What issues should I expect with the steering? Should I inboard the springs? Are reverse-wrap springs necessary for a springover? I am not sure if I will have over-width issues, but narrow tires and wheels should help. I hope to cover the rest with big flares. I know that I will need custom springs, steering components, etc., but which aftermarket suppliers offer Chevy axle-to-Jeep frame conversion products? Any advice you could offer on this conversion would be greatly appreciated.
A No doubt about it: Full-width axles will cause the wheels to stick out way past the fenders. In fact, just about the entire tire will be out from under the fender with a standard offset wheel. I have seen a lot of people use wheels with lots of backspacing to narrow the track, but then you have the problem of the tires hitting the front springs when you turn if you go too far with the backspacing.
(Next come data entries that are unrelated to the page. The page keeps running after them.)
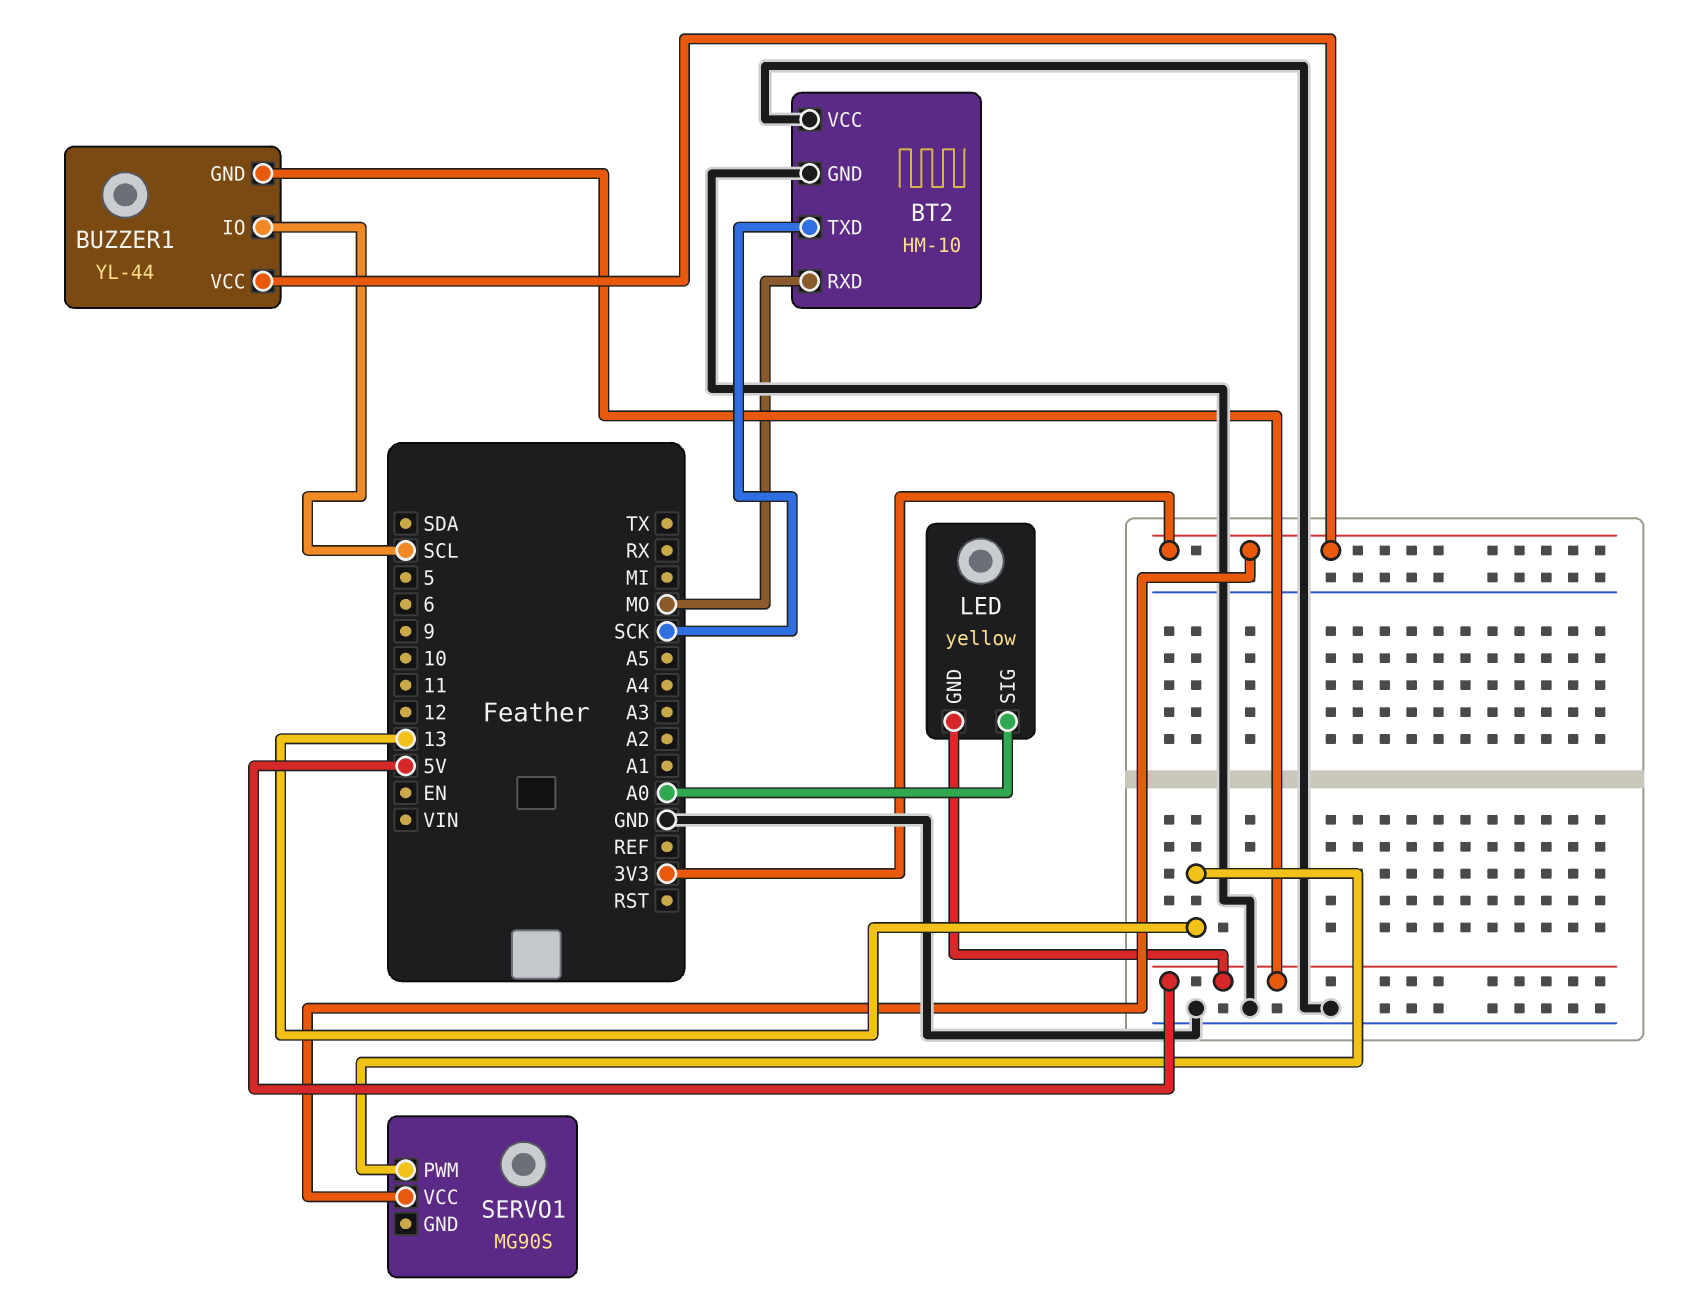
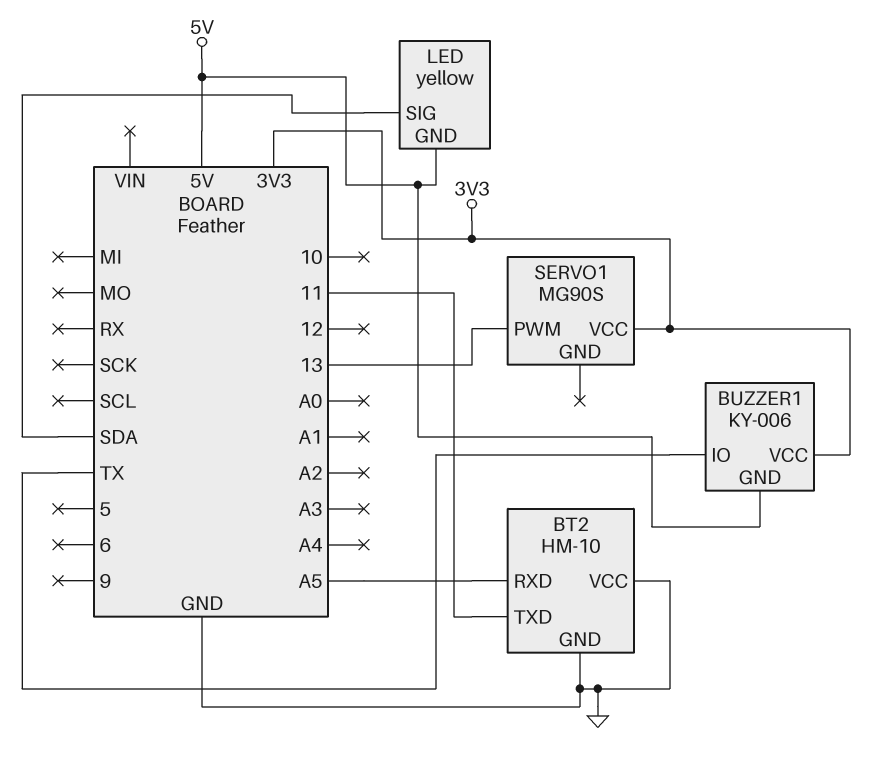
BT2 pin RXD: MO -> A5
BT2 pin TXD: SCK -> 11
BUZZER1: YL-44 -> KY-006
BUZZER1 pin IO: SCL -> TX
LED pin SIG: A0 -> SDA

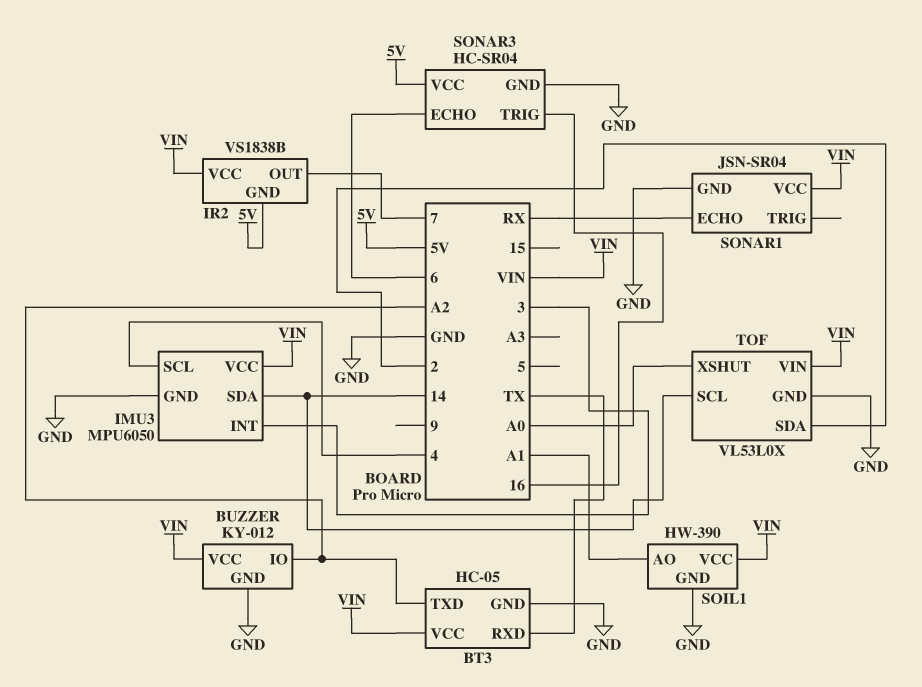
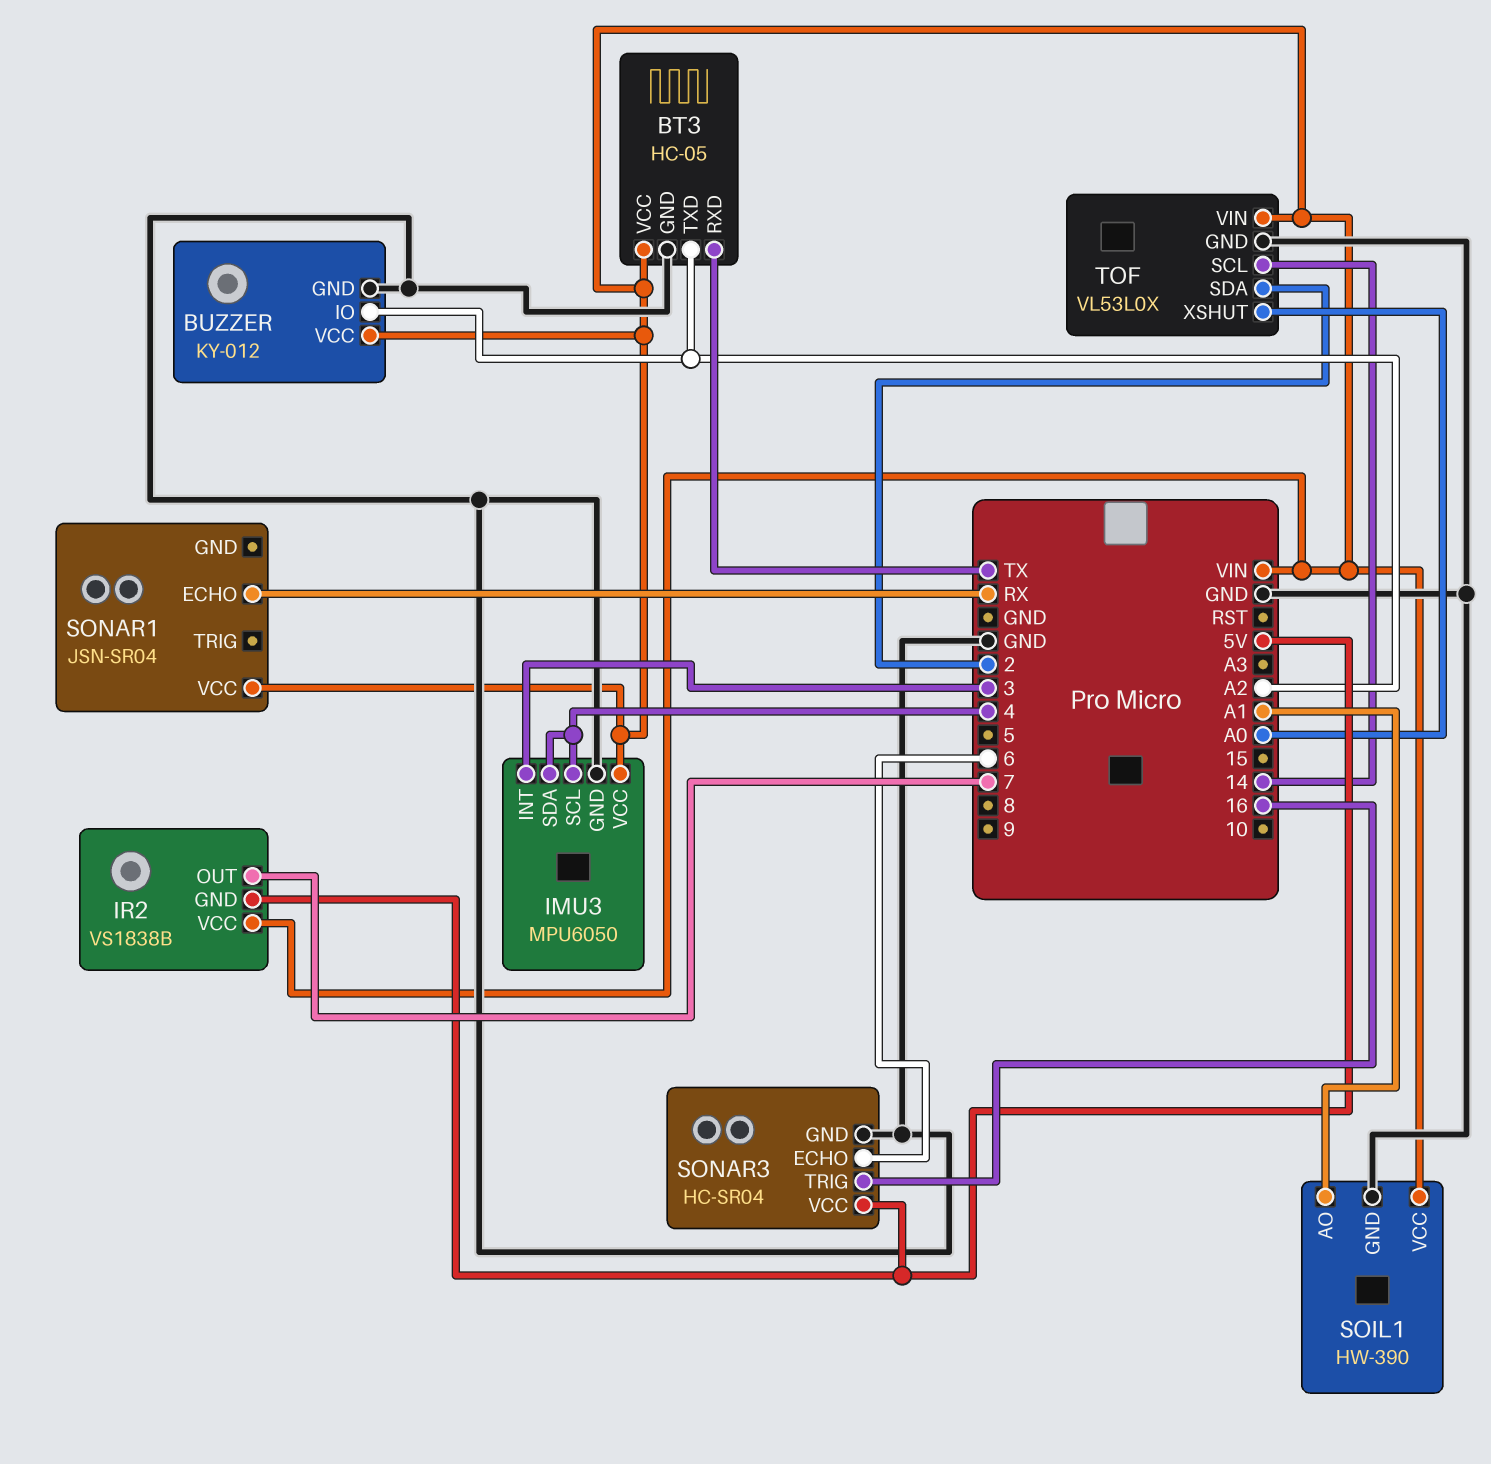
IMU3 pin SDA: 14 -> 4
SONAR1 pin GND: GND -> none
As to the springs, on a CJ the front springs have to be outboarded about two inches in order to clear the front differential housing. Blue Torch Fabrications (http://bluetorchfab.com) has a really easy way to do this. Their kit includes a new front bumper that incorporates the spring mounts, which they claim makes a much stronger mounting point rather than trying to add them off the side of the frame. Mountain Off Road Enterprises (www.mountainoffroad.com) also offers a kit that takes a slightly different approach to the mounting problem and seems to work just as well. Both of these kits are designed for a springover/reverse-shackle suspension system.
Keep in mind that you're going to have to do a few more things. For proper tie rod and drag link clearance, you probably are going to have to go to some different steering knuckles or add some high steer-type steering arms to the existing knuckles. You're also going to need a front driveshaft with a very long slip yoke to handle the extra rearward movement of the axle as the springs compress.
Keep in mind when deciding on what springs to use that you will gain about five to six inches of lift just with the springover conversion. It's pretty common to use the wider YJ-style springs in stock form or a mild lift. Naturally, you're also going to have to build new shock brackets both on the axle and on the frame. You might want to read the Jan. '10 edition of "Willie's Workbench," which dealt with springovers in depth.
Axle hop most likely will be a problem, and a military-wrap spring eye does seem to help along with a reverse wrap. I would advise some sort of a pivoting-link traction bar for the rear axle, such as the one Sam's Off Road sells (www.sams4x4store.com).